* _Materials provided_:
▼

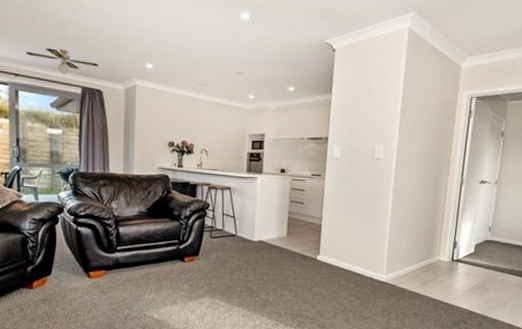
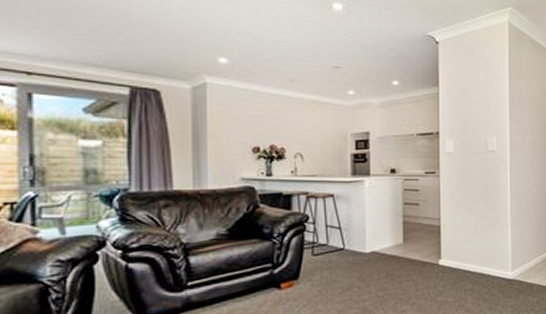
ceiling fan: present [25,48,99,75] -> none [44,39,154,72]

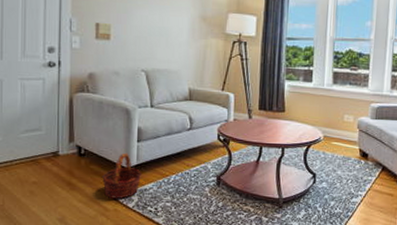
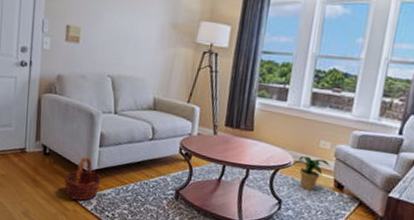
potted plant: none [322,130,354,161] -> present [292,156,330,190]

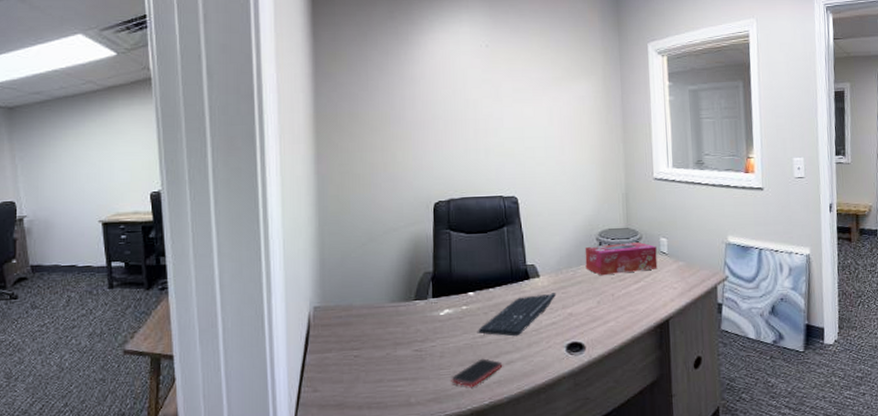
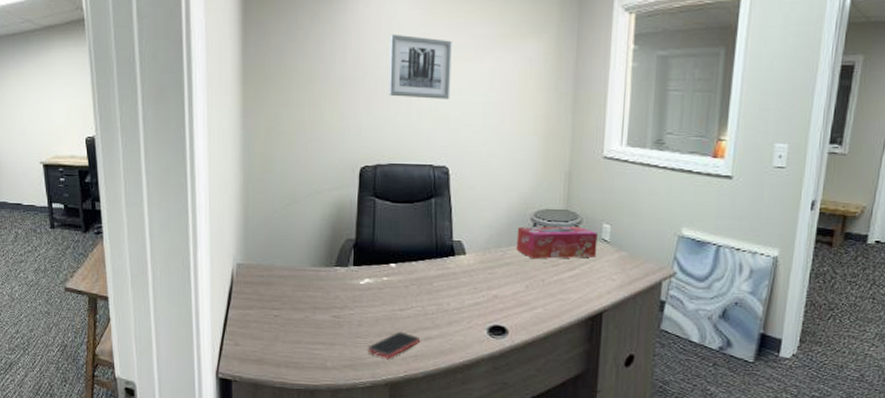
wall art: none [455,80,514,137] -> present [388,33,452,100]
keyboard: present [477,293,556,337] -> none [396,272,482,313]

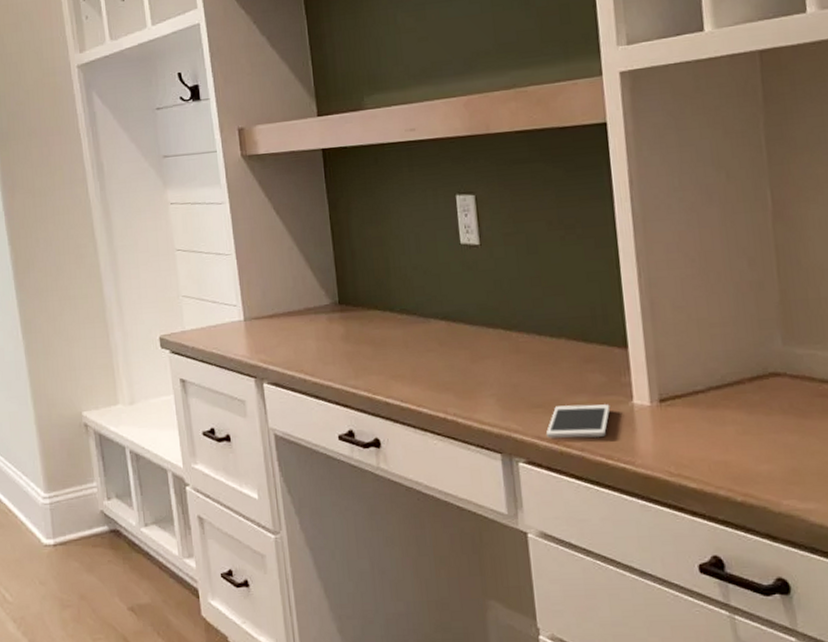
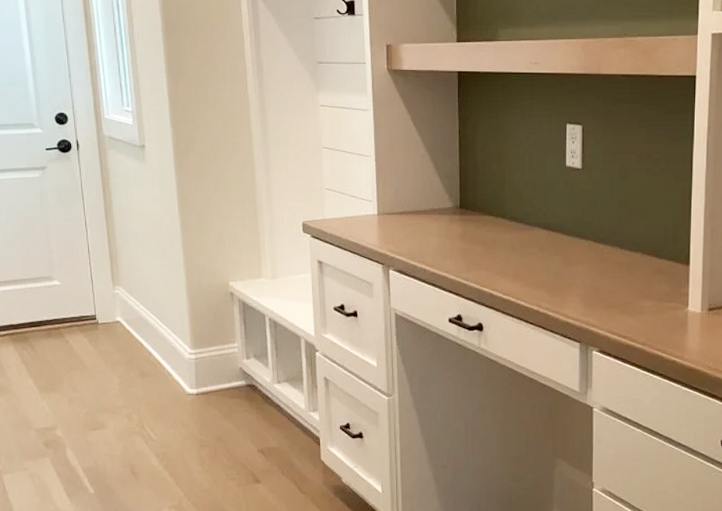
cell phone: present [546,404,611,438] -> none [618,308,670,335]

▲
▼

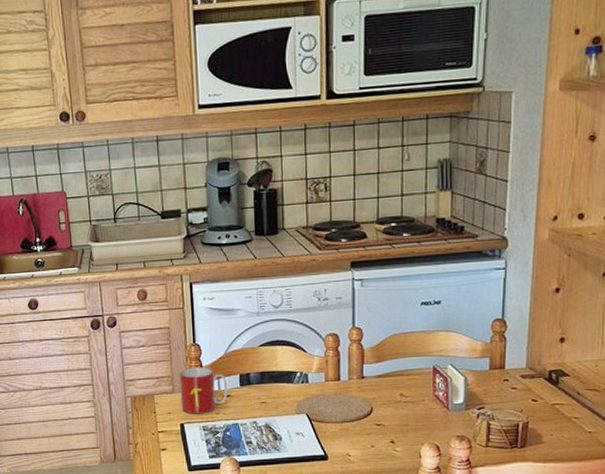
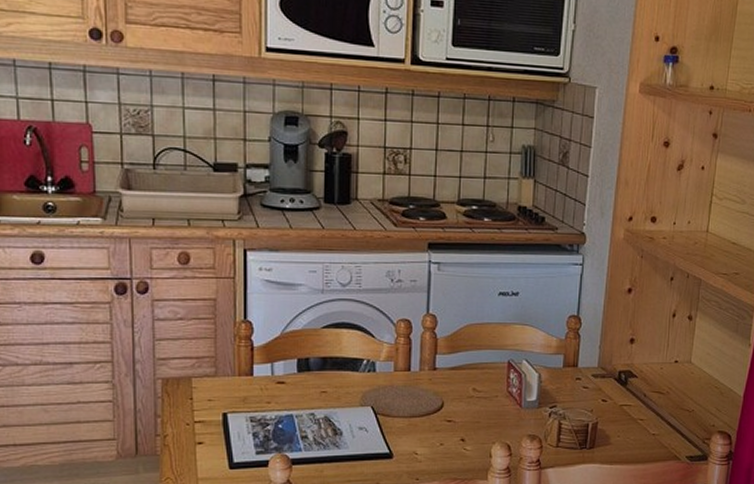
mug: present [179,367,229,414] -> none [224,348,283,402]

▲

* _Required work_: The copy should hold only the lines from the one with "ceiling fan: present" through the one with "cell phone: present", exactly as they stand above. Leave out the pictures.

* _Result of the exercise_:
ceiling fan: present [25,48,99,75] -> none [44,39,154,72]

potted plant: none [322,130,354,161] -> present [292,156,330,190]

wall art: none [455,80,514,137] -> present [388,33,452,100]
keyboard: present [477,293,556,337] -> none [396,272,482,313]

cell phone: present [546,404,611,438] -> none [618,308,670,335]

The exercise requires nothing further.